_Provided information_
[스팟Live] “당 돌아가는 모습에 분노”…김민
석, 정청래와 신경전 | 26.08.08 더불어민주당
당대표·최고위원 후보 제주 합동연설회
---
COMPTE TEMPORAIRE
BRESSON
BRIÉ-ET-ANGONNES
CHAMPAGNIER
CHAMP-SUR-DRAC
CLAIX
--
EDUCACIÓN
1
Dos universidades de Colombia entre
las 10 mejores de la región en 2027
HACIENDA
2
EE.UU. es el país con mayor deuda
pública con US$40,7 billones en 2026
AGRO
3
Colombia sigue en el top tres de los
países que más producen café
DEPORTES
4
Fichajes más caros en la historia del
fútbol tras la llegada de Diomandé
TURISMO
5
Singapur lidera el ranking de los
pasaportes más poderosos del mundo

_Action item_
Print again the lines of the entries above that fall between the line holding "Dos universidades de Colombia entre" and the line holding "pasaportes más poderosos del mundo", inclusive, exactly as they stand.

_Solution_
Dos universidades de Colombia entre
las 10 mejores de la región en 2027
HACIENDA
2
EE.UU. es el país con mayor deuda
pública con US$40,7 billones en 2026
AGRO
3
Colombia sigue en el top tres de los
países que más producen café
DEPORTES
4
Fichajes más caros en la historia del
fútbol tras la llegada de Diomandé
TURISMO
5
Singapur lidera el ranking de los
pasaportes más poderosos del mundo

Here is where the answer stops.